What would you have needed to be clearer about — in yourself or in the other party — to have identified the poor fit earlier?

Your reflection
Pillar Four · Fit Lesson 4.2

The Four Questions for Every Opportunity

A framework for assessing fit before you have committed.

Most people assess opportunities reactively — through the feeling of desire or reluctance that arises when the opportunity appears. This is useful data, but it is not sufficient. Feeling excited about an opportunity does not mean the fit is right; feeling reluctant does not mean the fit is wrong. Both feelings require examination.

The four questions for every significant opportunity: Does what I offer match what is genuinely needed here? Does what this provides match what I genuinely need? Are the people involved the people I want to work with, love, or build with? And: Can I be honest about what I am and what I need in this context, or would participation require ongoing concealment?

The fourth question is the most important. Any arrangement that requires you to conceal significant truths about yourself in order to maintain it is not a fit arrangement — it is a performance. And performances are exhausting to sustain.

The question that reveals the most about the quality of a potential fit is the simplest: can I be honest here?
Reflection

Apply the four questions to a significant opportunity or relationship in your current life.

Which of the four questions is hardest to answer honestly? What does that difficulty tell you?

Your reflection
Pillar Four · Fit Lesson 4.3

What the Practice Looks Like Now

The ongoing discipline of being choosable.

Being chosen is not a destination. It is an ongoing practice — of maintaining clarity, developing presence, building evidence, and continuing to assess and communicate fit accurately. The practice does not end when you are chosen; it deepens as the relationship, role, or work develops.

The ongoing practice of being chosen looks like: continuing to be clear about what you offer and what you need rather than allowing the relationship to drift into assumption; continuing to be present rather than allowing attention to disperse; continuing to build evidence through the quality of your work and the reliability of your delivery; and continuing to assess fit honestly rather than protecting the comfort of the existing arrangement at the cost of its genuine quality.
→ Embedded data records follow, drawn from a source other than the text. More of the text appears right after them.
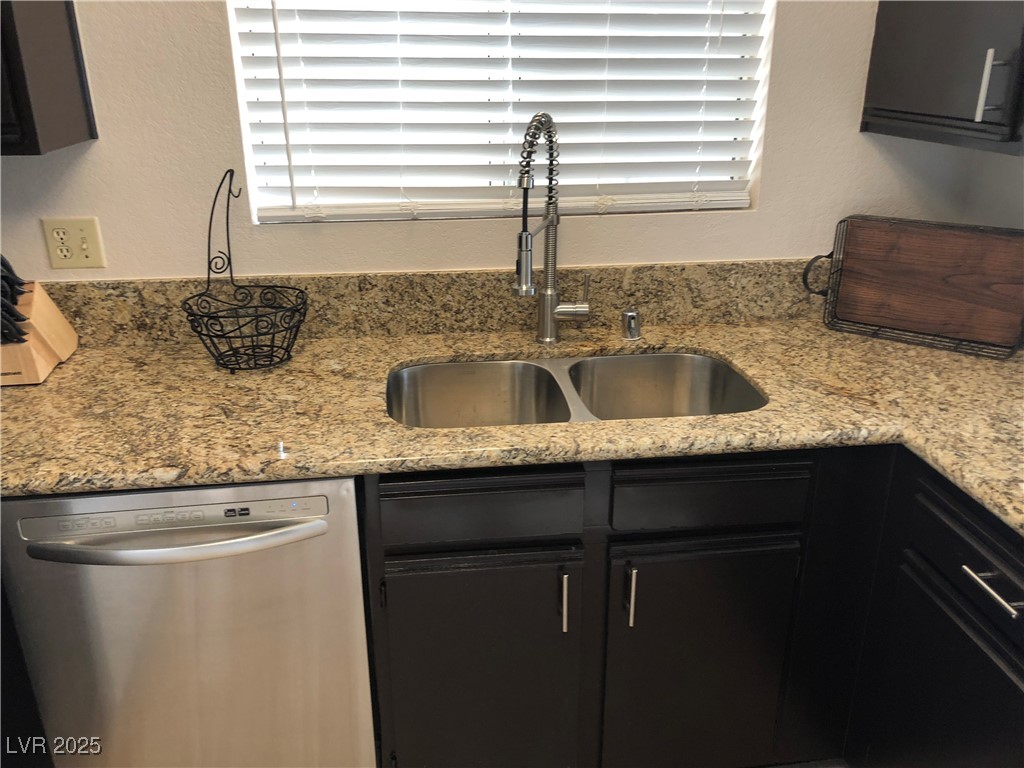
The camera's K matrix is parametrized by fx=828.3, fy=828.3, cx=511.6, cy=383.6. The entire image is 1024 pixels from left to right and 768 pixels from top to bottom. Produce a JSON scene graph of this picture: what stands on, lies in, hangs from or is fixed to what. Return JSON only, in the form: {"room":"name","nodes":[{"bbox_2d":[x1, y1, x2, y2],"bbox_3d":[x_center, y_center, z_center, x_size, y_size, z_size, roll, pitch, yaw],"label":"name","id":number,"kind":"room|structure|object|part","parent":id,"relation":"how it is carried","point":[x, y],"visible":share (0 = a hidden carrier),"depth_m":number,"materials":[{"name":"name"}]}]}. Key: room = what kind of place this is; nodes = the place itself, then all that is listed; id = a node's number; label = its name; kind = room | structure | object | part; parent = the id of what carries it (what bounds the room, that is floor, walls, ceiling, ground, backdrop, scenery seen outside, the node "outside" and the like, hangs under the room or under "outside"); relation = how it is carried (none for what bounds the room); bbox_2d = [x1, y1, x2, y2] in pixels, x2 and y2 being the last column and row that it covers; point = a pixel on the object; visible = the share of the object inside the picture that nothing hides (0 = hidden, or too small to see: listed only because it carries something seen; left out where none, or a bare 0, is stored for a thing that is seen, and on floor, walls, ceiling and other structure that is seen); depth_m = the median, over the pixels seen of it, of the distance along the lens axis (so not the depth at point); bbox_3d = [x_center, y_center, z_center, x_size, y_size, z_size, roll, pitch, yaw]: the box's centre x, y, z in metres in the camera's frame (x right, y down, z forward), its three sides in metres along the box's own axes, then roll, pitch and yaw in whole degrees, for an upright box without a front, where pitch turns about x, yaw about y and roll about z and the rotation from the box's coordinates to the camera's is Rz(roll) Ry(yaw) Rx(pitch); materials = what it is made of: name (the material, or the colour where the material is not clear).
{"room":"kitchen","nodes":[
{"label":"kitchen","id":0,"kind":"room"},
{"bbox_2d":[2,0,984,281],"bbox_3d":[-0.344,-0.510,1.916,3.105,2.652,0.141,-3,22,-7],"label":"back wall","id":1,"kind":"structure","parent":0,"point":[102,143],"depth_m":1.88,"materials":[{"name":"white paint"}]},
{"bbox_2d":[0,0,96,154],"bbox_3d":[-1.194,-0.855,1.397,0.703,0.890,0.346,-3,22,-7],"label":"upper cabinet","id":2,"kind":"object","parent":1,"relation":"attached to","point":[71,26],"visible":0.98,"depth_m":1.52,"materials":[{"name":"wood"}]},
{"bbox_2d":[41,216,106,269],"bbox_3d":[-0.966,-0.309,1.826,0.115,0.114,0.017,-3,22,-7],"label":"electrical outlet","id":3,"kind":"object","parent":1,"relation":"attached to","point":[77,252],"visible":0.99,"depth_m":1.83,"materials":[{"name":"beige plastic"}]},
{"bbox_2d":[27,259,824,347],"bbox_3d":[-0.142,-0.196,1.969,2.667,0.142,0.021,-3,22,-7],"label":"granite backsplash","id":4,"kind":"structure","parent":1,"relation":"attached to","point":[92,285],"depth_m":1.96,"materials":[{"name":"stone"}]},
{"bbox_2d":[228,0,774,225],"bbox_3d":[-0.008,-0.879,1.843,1.167,0.978,0.046,-3,22,-7],"label":"window","id":5,"kind":"structure","parent":1,"relation":"in","point":[734,179],"depth_m":1.95,"materials":[{"name":"white plastic"}]},
{"bbox_2d":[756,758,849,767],"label":"floor","id":6,"kind":"structure","parent":0,"point":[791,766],"depth_m":1.93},
{"bbox_2d":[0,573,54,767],"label":"base cabinet","id":7,"kind":"object","parent":6,"relation":"on","point":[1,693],"visible":0.31,"depth_m":1.52,"materials":[{"name":"black wood"}]},
{"bbox_2d":[0,473,377,767],"bbox_3d":[-0.609,0.476,1.790,0.603,0.869,0.647,-3,22,-7],"label":"dishwasher","id":8,"kind":"object","parent":6,"relation":"on","point":[293,525],"visible":0.78,"depth_m":1.48,"materials":[{"name":"silver metal"}]},
{"bbox_3d":[-0.577,0.263,1.401,0.503,0.029,0.071,-3,22,-7],"label":"dishwasher handle","id":9,"kind":"part","parent":8,"relation":"part of","materials":[{"name":"silver metal"}]},
{"bbox_2d":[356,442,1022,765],"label":"base cabinet","id":10,"kind":"object","parent":6,"relation":"on","point":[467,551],"visible":0.59,"depth_m":1.59,"materials":[{"name":"black wood"}]},
{"bbox_3d":[-0.068,0.628,1.656,0.367,0.559,0.052,-3,22,-7],"label":"cabinet door","id":11,"kind":"part","parent":10,"relation":"part of","materials":[{"name":"wood"}]},
{"bbox_3d":[-0.055,0.224,1.480,0.330,0.114,0.030,-3,22,-7],"label":"drawer","id":12,"kind":"part","parent":10,"relation":"part of","materials":[{"name":"black wood"}]},
{"bbox_2d":[0,322,1022,538],"bbox_3d":[0.048,0.062,1.672,3.013,0.042,1.053,-3,22,-7],"label":"granite countertop","id":13,"kind":"structure","parent":10,"relation":"on","point":[586,427],"depth_m":1.63,"materials":[{"name":"beige stone"}]},
{"bbox_2d":[0,265,77,387],"bbox_3d":[-1.028,-0.155,1.713,0.115,0.270,0.261,-3,22,-7],"label":"knife block","id":14,"kind":"object","parent":13,"relation":"on","point":[32,349],"visible":0.84,"depth_m":1.70,"materials":[{"name":"brown wood"}]},
{"bbox_2d":[0,257,30,346],"bbox_3d":[-1.011,-0.166,1.662,0.071,0.196,0.183,-3,22,-7],"label":"knife set","id":15,"kind":"object","parent":14,"relation":"in","point":[9,269],"visible":0.69,"depth_m":1.65,"materials":[{"name":"black plastic"}]},
{"bbox_2d":[181,168,307,372],"bbox_3d":[-0.570,-0.238,1.746,0.257,0.417,0.258,-3,22,-7],"label":"wire basket","id":16,"kind":"object","parent":13,"relation":"on","point":[230,190],"visible":0.99,"depth_m":1.77,"materials":[{"name":"black metal"}]},
{"bbox_2d":[512,107,592,345],"bbox_3d":[0.089,-0.322,1.785,0.105,0.528,0.279,12,25,28],"label":"kitchen faucet","id":17,"kind":"object","parent":13,"relation":"on","point":[526,239],"visible":0.99,"depth_m":1.82,"materials":[{"name":"silver metal"}]},
{"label":"lever handle","id":18,"kind":"part","parent":17,"relation":"part of","materials":[{"name":"silver metal"}]},
{"bbox_2d":[388,349,768,428],"bbox_3d":[0.130,0.111,1.756,0.798,0.206,0.453,-3,22,-7],"label":"double sink","id":19,"kind":"object","parent":13,"relation":"in","point":[685,358],"visible":0.5,"depth_m":1.91,"materials":[{"name":"silver metal"}]},
{"bbox_2d":[620,308,641,340],"bbox_3d":[0.279,-0.142,1.939,0.050,0.063,0.052,-3,22,-7],"label":"air gap cap","id":20,"kind":"object","parent":13,"relation":"on","point":[632,330],"visible":0.99,"depth_m":1.92,"materials":[{"name":"silver metal"}]},
{"bbox_2d":[803,214,1023,359],"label":"serving tray","id":21,"kind":"object","parent":13,"relation":"on","point":[961,237],"visible":0.99,"depth_m":1.90,"materials":[{"name":"brown wood"}]},
{"bbox_3d":[0.742,-0.258,1.984,0.072,0.108,0.062,15,26,33],"label":"handle","id":22,"kind":"part","parent":21,"relation":"part of","materials":[{"name":"black metal"}]},
{"bbox_3d":[0.097,0.411,1.582,0.013,0.126,0.032,-3,22,-7],"label":"pull","id":23,"kind":"part","parent":10,"relation":"part of","materials":[{"name":"silver metal"}]},
{"bbox_3d":[0.224,0.406,1.588,0.013,0.127,0.032,-3,22,-7],"label":"pull","id":24,"kind":"part","parent":10,"relation":"part of","materials":[{"name":"silver metal"}]},
{"bbox_3d":[0.377,0.613,1.707,0.355,0.561,0.058,-3,22,-7],"label":"cabinet door","id":25,"kind":"part","parent":10,"relation":"part of","materials":[{"name":"wood"}]},
{"bbox_3d":[0.369,0.205,1.538,0.340,0.112,0.035,-3,22,-7],"label":"drawer","id":26,"kind":"part","parent":10,"relation":"part of","materials":[{"name":"black wood"}]},
{"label":"cabinet door","id":27,"kind":"part","parent":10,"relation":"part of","materials":[{"name":"black paint"}]},
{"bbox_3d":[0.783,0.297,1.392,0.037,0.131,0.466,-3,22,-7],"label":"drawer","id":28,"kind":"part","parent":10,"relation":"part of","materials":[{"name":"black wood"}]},
{"bbox_3d":[0.772,0.323,1.322,0.042,0.014,0.149,-3,22,-7],"label":"drawer pull","id":29,"kind":"part","parent":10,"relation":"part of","materials":[{"name":"silver metal"}]},
{"bbox_2d":[960,148,1023,229],"bbox_3d":[1.477,0.141,0.224,0.134,2.551,4.098,-3,22,-7],"label":"right wall","id":30,"kind":"structure","parent":0,"point":[1020,216],"depth_m":1.98,"materials":[{"name":"white paint"}]},
{"bbox_2d":[862,0,1023,153],"bbox_3d":[1.026,-0.896,1.485,0.358,0.900,0.724,-3,22,-7],"label":"upper cabinet","id":31,"kind":"object","parent":30,"relation":"attached to","point":[931,72],"visible":1,"depth_m":1.64,"materials":[{"name":"wood"}]},
{"bbox_3d":[0.914,-0.565,1.589,0.028,0.130,0.022,-3,22,-7],"label":"handle","id":32,"kind":"part","parent":31,"relation":"part of","materials":[{"name":"silver metal"}]}
]}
The practice is not without difficulty. Clarity sometimes produces disappointing responses. Presence is effortful to sustain. Building evidence takes time. Honest fit assessment sometimes means leaving arrangements that are comfortable but not right. All of this is the cost of the practice — and it is worth it.

The practice of being chosen is not a phase you pass through. It is a relationship with your own clarity, presence, evidence, and judgment that deepens across a lifetime.
Reflection

What is the next specific step in your own practice of being chosen?
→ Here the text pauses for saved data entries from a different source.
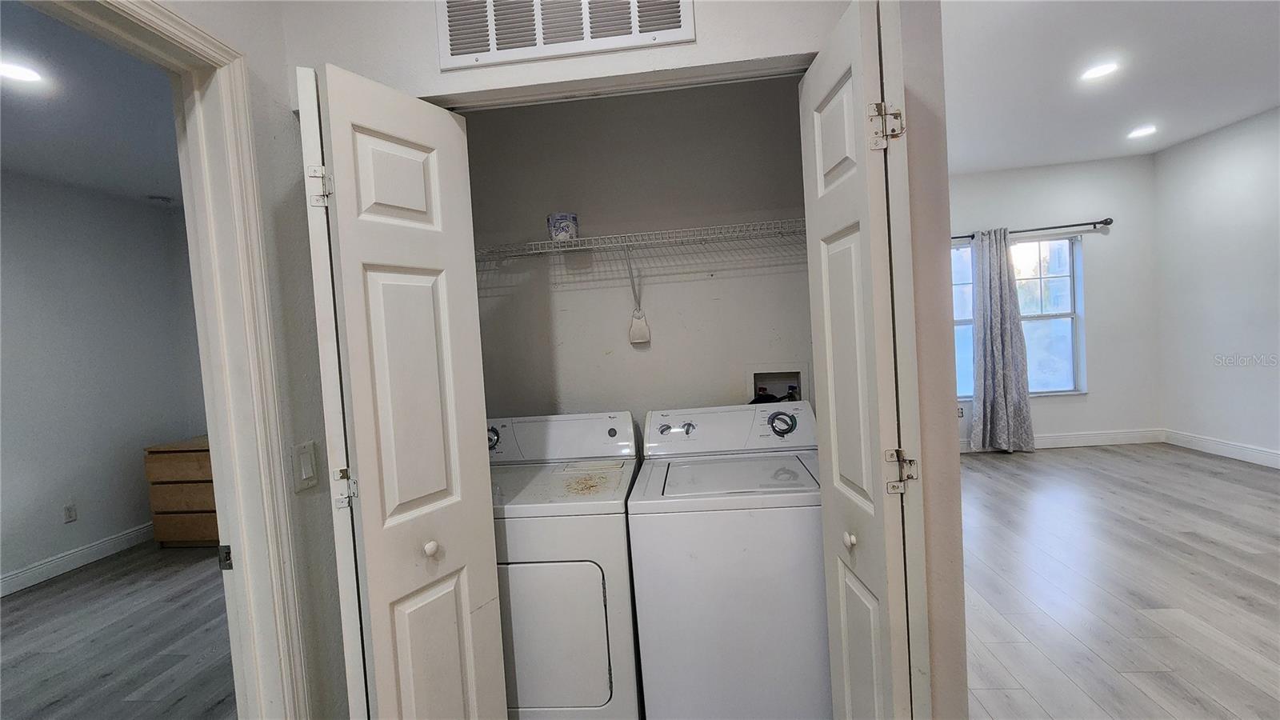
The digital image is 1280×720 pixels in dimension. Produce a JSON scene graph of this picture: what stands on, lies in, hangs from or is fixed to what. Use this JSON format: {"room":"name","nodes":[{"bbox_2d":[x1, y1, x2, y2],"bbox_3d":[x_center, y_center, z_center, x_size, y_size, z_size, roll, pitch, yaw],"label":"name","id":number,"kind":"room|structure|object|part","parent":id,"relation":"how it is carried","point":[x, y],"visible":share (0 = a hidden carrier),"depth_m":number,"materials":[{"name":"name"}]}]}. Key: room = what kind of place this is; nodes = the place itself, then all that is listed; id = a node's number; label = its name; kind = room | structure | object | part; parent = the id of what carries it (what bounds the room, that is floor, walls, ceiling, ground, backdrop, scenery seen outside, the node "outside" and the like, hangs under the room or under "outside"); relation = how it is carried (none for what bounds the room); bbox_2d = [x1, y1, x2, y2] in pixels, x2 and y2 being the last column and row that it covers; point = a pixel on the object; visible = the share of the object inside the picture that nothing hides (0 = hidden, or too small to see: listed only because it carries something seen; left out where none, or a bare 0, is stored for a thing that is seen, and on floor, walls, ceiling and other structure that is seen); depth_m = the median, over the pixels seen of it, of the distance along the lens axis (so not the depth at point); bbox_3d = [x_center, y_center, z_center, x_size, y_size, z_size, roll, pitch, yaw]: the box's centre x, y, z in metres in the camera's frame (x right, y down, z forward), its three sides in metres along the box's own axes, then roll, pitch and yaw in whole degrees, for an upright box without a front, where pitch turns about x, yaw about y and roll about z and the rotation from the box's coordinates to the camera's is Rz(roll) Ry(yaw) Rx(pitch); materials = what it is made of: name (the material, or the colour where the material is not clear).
{"room":"laundry room","nodes":[
{"label":"laundry room","id":0,"kind":"room"},
{"bbox_2d":[0,0,184,204],"bbox_3d":[-2.921,-1.323,1.752,3.322,0.110,5.043,-3,3,5],"label":"bedroom ceiling","id":1,"kind":"structure","parent":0,"point":[149,188],"depth_m":2.58,"materials":[{"name":"paint"}]},
{"bbox_2d":[0,60,43,82],"bbox_3d":[-2.884,-1.328,2.213,0.191,0.008,0.188,-3,3,5],"label":"recessed light","id":2,"kind":"object","parent":1,"relation":"in","point":[24,74],"visible":0.99,"depth_m":2.22,"materials":[{"name":"white"}]},
{"bbox_2d":[147,193,172,203],"bbox_3d":[-3.926,-1.306,3.940,0.132,0.038,0.132,-3,3,5],"label":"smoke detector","id":3,"kind":"object","parent":1,"relation":"attached to","point":[154,198],"visible":1,"depth_m":3.90,"materials":[{"name":"white"}]},
{"bbox_2d":[0,169,209,595],"bbox_3d":[-4.317,0.177,2.239,0.131,2.812,4.741,-3,3,5],"label":"bedroom wall","id":4,"kind":"structure","parent":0,"point":[35,547],"depth_m":3.55,"materials":[{"name":"grey paint"}]},
{"bbox_2d":[62,502,76,522],"bbox_3d":[-4.142,1.116,3.494,0.009,0.120,0.070,-3,3,5],"label":"wall socket","id":5,"kind":"object","parent":4,"relation":"attached to","point":[70,510],"visible":0.98,"depth_m":3.49,"materials":[{"name":"white plastic"}]},
{"bbox_2d":[0,521,153,596],"bbox_3d":[-4.169,1.495,2.342,0.016,0.123,4.379,-3,3,5],"label":"baseboard","id":6,"kind":"structure","parent":4,"relation":"attached to","point":[63,558],"depth_m":3.45,"materials":[{"name":"white paint"}]},
{"bbox_2d":[0,539,239,719],"bbox_3d":[-2.689,1.530,1.892,3.535,0.095,4.762,-3,3,5],"label":"left room floor","id":7,"kind":"structure","parent":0,"point":[29,595],"depth_m":2.48,"materials":[{"name":"grey laminate"}]},
{"bbox_2d":[143,436,219,546],"bbox_3d":[-3.366,1.037,3.904,0.812,0.794,0.529,-3,3,5],"label":"wooden dresser","id":8,"kind":"object","parent":7,"relation":"on","point":[200,454],"visible":0.46,"depth_m":3.68,"materials":[{"name":"brown wood"}]},
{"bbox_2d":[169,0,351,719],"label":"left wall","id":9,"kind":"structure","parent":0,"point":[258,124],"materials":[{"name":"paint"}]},
{"bbox_2d":[15,0,310,719],"bbox_3d":[-1.063,0.375,0.855,0.163,2.149,0.893,-3,3,5],"label":"door frame","id":10,"kind":"structure","parent":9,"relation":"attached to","point":[239,540],"depth_m":1.17,"materials":[{"name":"white paint"}]},
{"bbox_2d":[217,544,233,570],"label":"strike plate","id":11,"kind":"object","parent":10,"relation":"attached to","point":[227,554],"visible":0.61,"depth_m":1.19,"materials":[{"name":"metal"}]},
{"bbox_2d":[292,440,319,490],"bbox_3d":[-0.891,0.286,1.287,0.012,0.120,0.073,-3,3,5],"label":"light switch","id":12,"kind":"object","parent":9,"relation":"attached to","point":[304,476],"visible":0.98,"depth_m":1.28,"materials":[{"name":"white plastic"}]},
{"bbox_2d":[184,0,967,719],"bbox_3d":[-0.027,-0.072,1.334,1.736,2.795,0.129,-3,3,5],"label":"closet front wall","id":13,"kind":"structure","parent":0,"point":[702,44],"depth_m":1.26,"materials":[{"name":"white paint"}]},
{"bbox_2d":[295,62,510,719],"bbox_3d":[-0.528,0.387,1.211,0.157,2.063,0.375,-3,3,5],"label":"left bifold door","id":14,"kind":"structure","parent":13,"relation":"attached to","point":[376,275],"depth_m":1.14,"materials":[{"name":"white paint"}]},
{"bbox_3d":[-0.765,-0.411,1.158,0.046,0.094,0.043,-3,3,5],"label":"hinge","id":15,"kind":"part","parent":14,"relation":"part of","materials":[{"name":"silver metal"}]},
{"bbox_3d":[-0.734,0.322,1.204,0.042,0.090,0.037,-3,3,5],"label":"hinge","id":16,"kind":"part","parent":14,"relation":"part of","materials":[{"name":"silver metal"}]},
{"bbox_3d":[-0.530,0.478,1.225,0.032,0.037,0.033,-3,3,5],"label":"knob","id":17,"kind":"part","parent":14,"relation":"part of","materials":[{"name":"white"}]},
{"bbox_2d":[435,0,695,70],"bbox_3d":[-0.206,-0.926,1.228,0.621,0.269,0.015,-3,3,5],"label":"air vent","id":18,"kind":"object","parent":13,"relation":"attached to","point":[494,46],"visible":0.99,"depth_m":1.24,"materials":[{"name":"white metal"}]},
{"bbox_2d":[799,0,929,719],"bbox_3d":[0.507,0.293,1.112,0.128,2.055,0.450,-3,3,5],"label":"right bifold door","id":19,"kind":"structure","parent":13,"relation":"attached to","point":[832,439],"depth_m":0.98,"materials":[{"name":"white paint"}]},
{"bbox_3d":[0.480,0.410,1.100,0.028,0.034,0.032,-3,3,5],"label":"knob","id":20,"kind":"part","parent":19,"relation":"part of","materials":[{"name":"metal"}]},
{"bbox_3d":[0.498,-0.472,0.976,0.056,0.087,0.046,-3,3,5],"label":"hinge","id":21,"kind":"part","parent":19,"relation":"part of","materials":[{"name":"metal"}]},
{"bbox_3d":[0.542,0.234,0.998,0.049,0.085,0.039,-3,3,5],"label":"hinge","id":22,"kind":"part","parent":19,"relation":"part of","materials":[{"name":"silver metal"}]},
{"bbox_2d":[456,78,814,425],"bbox_3d":[-0.022,-0.154,2.297,1.936,2.843,0.149,-3,3,5],"label":"closet back wall","id":23,"kind":"structure","parent":0,"point":[723,280],"depth_m":2.22,"materials":[{"name":"paint"}]},
{"bbox_2d":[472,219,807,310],"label":"wire shelf","id":24,"kind":"object","parent":23,"relation":"attached to","point":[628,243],"visible":0.78,"depth_m":1.97,"materials":[{"name":"white metal"}]},
{"bbox_2d":[546,212,579,242],"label":"detergent package","id":25,"kind":"object","parent":24,"relation":"on","point":[573,220],"visible":0.84,"depth_m":2.02,"materials":[{"name":"white"}]},
{"bbox_2d":[628,308,651,344],"bbox_3d":[-0.002,-0.147,2.142,0.089,0.160,0.033,-3,3,5],"label":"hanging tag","id":26,"kind":"object","parent":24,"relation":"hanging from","point":[640,334],"visible":0.99,"depth_m":2.13,"materials":[{"name":"white"}]},
{"bbox_2d":[745,362,809,403],"bbox_3d":[0.637,0.184,2.217,0.300,0.318,0.163,-3,3,5],"label":"washer outlet box","id":27,"kind":"object","parent":23,"relation":"in","point":[792,375],"visible":0.51,"depth_m":2.27,"materials":[{"name":"white plastic"}]},
{"bbox_2d":[946,152,1160,447],"bbox_3d":[3.538,-0.503,4.980,3.452,2.908,0.149,-3,3,5],"label":"window wall","id":28,"kind":"structure","parent":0,"point":[1042,417],"depth_m":4.83,"materials":[{"name":"white paint"}]},
{"bbox_2d":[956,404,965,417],"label":"wall socket","id":29,"kind":"object","parent":28,"relation":"attached to","point":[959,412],"visible":0.61,"depth_m":4.90,"materials":[{"name":"white plastic"}]},
{"bbox_2d":[951,235,1085,398],"bbox_3d":[3.763,-0.417,4.974,1.447,1.630,0.124,-3,3,5],"label":"window","id":30,"kind":"structure","parent":28,"relation":"in","point":[1050,275],"depth_m":4.96,"materials":[{"name":"glass"}]},
{"bbox_2d":[948,218,1112,239],"bbox_3d":[3.535,-1.264,4.769,2.092,0.071,0.129,-3,3,5],"label":"curtain rod","id":31,"kind":"object","parent":28,"relation":"attached to","point":[1100,222],"visible":0.65,"depth_m":4.69,"materials":[{"name":"black metal"}]},
{"bbox_2d":[968,228,1033,451],"bbox_3d":[3.542,-0.172,4.750,0.515,2.210,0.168,-3,3,5],"label":"curtain","id":32,"kind":"object","parent":31,"relation":"hanging from","point":[1006,348],"visible":0.98,"depth_m":4.75,"materials":[{"name":"grey fabric"}]},
{"bbox_2d":[961,428,1167,452],"bbox_3d":[3.626,0.865,4.935,3.396,0.129,0.015,-3,3,5],"label":"baseboard","id":33,"kind":"structure","parent":28,"relation":"attached to","point":[1061,439],"depth_m":4.87,"materials":[{"name":"white paint"}]},
{"bbox_2d":[937,0,1279,173],"bbox_3d":[2.317,-1.744,1.778,5.146,0.110,6.647,-3,3,5],"label":"ceiling","id":34,"kind":"structure","parent":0,"point":[1158,108],"depth_m":3.01,"materials":[{"name":"white paint"}]},
{"bbox_2d":[1080,60,1119,79],"bbox_3d":[2.884,-1.808,3.013,0.196,0.008,0.196,-3,3,5],"label":"recessed light","id":35,"kind":"object","parent":34,"relation":"in","point":[1102,70],"visible":0.99,"depth_m":3.01,"materials":[{"name":"white"}]},
{"bbox_2d":[1127,124,1156,138],"bbox_3d":[4.254,-1.930,4.073,0.198,0.009,0.199,-3,3,5],"label":"recessed light","id":36,"kind":"object","parent":34,"relation":"in","point":[1142,131],"visible":0.98,"depth_m":4.06,"materials":[{"name":"white"}]},
{"bbox_2d":[956,441,1279,719],"bbox_3d":[2.192,1.221,1.918,5.450,0.097,6.799,-3,3,5],"label":"floor","id":37,"kind":"structure","parent":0,"point":[994,467],"depth_m":2.40,"materials":[{"name":"grey wood"}]},
{"bbox_2d":[486,411,645,719],"bbox_3d":[-0.364,0.807,1.852,0.717,1.103,0.716,-3,3,5],"label":"dryer","id":38,"kind":"object","parent":37,"relation":"on","point":[596,600],"visible":0.7,"depth_m":1.54,"materials":[{"name":"white metal"}]},
{"bbox_3d":[-0.617,0.319,1.975,0.084,0.088,0.065,-3,3,5],"label":"dryer dial","id":39,"kind":"part","parent":38,"relation":"part of","materials":[{"name":"metal"}]},
{"bbox_3d":[-0.365,0.891,1.557,0.520,0.497,0.061,-3,3,5],"label":"dryer door","id":40,"kind":"part","parent":38,"relation":"part of","materials":[{"name":"white metal"}]},
{"bbox_3d":[-0.362,0.318,2.006,0.754,0.189,0.188,-3,3,5],"label":"dryer control panel","id":41,"kind":"part","parent":38,"relation":"part of","materials":[{"name":"white plastic"}]},
{"bbox_2d":[625,402,828,719],"bbox_3d":[0.363,0.769,1.824,0.679,1.094,0.685,-3,3,5],"label":"washing machine","id":42,"kind":"object","parent":37,"relation":"on","point":[693,556],"visible":0.95,"depth_m":1.51,"materials":[{"name":"white metal"}]},
{"bbox_3d":[0.348,0.270,1.923,0.730,0.177,0.209,-3,3,5],"label":"washer control console","id":43,"kind":"part","parent":42,"relation":"part of","materials":[{"name":"white plastic"}]},
{"bbox_3d":[0.539,0.240,1.832,0.115,0.090,0.057,-3,3,5],"label":"washer dial","id":44,"kind":"part","parent":42,"relation":"part of","materials":[{"name":"black plastic"}]},
{"bbox_2d":[1151,107,1279,466],"bbox_3d":[4.974,-0.447,1.728,0.128,2.897,6.369,-3,3,5],"label":"right wall","id":45,"kind":"structure","parent":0,"point":[1226,330],"depth_m":4.22,"materials":[{"name":"white paint"}]},
{"bbox_2d":[1164,428,1279,468],"bbox_3d":[5.048,0.899,2.034,0.015,0.127,5.494,-3,3,5],"label":"baseboard","id":46,"kind":"structure","parent":45,"relation":"attached to","point":[1218,444],"depth_m":4.26,"materials":[{"name":"white paint"}]}
]}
Which of the four pillars is currently most underdeveloped, and what would developing it actually look like?

Your reflection
Pillar Four · Fit Lesson 4.4

The Practice Begins Here

Everything that has been understood is now available to be used.

The four pillars — Clarity, Presence, Evidence, Fit — are not sequential stages or a programme to be completed. They are dimensions of an ongoing practice that are developed simultaneously and that strengthen each other.

Clarity makes presence more effective by ensuring you know what you are bringing to the interaction. Presence makes evidence more powerful by ensuring that what you have done is communicated in a way that lands. Evidence makes fit assessment more accurate by giving you a track record to compare against what is being sought. And fit makes clarity more precise by revealing, over time, what arrangements actually work for you.

The practice begins wherever you are. With whatever clarity you currently have. With whatever capacity for presence you can currently sustain. With whatever evidence you have already built. From this point, going forward.

You do not need to have fully developed any of the pillars before you begin. You need only to begin, and to return to the practice whenever you drift from it.
Reflection

What is the one insight from this course that is most immediately applicable to your current situation?

What will you do differently in the next seven days as a result of it?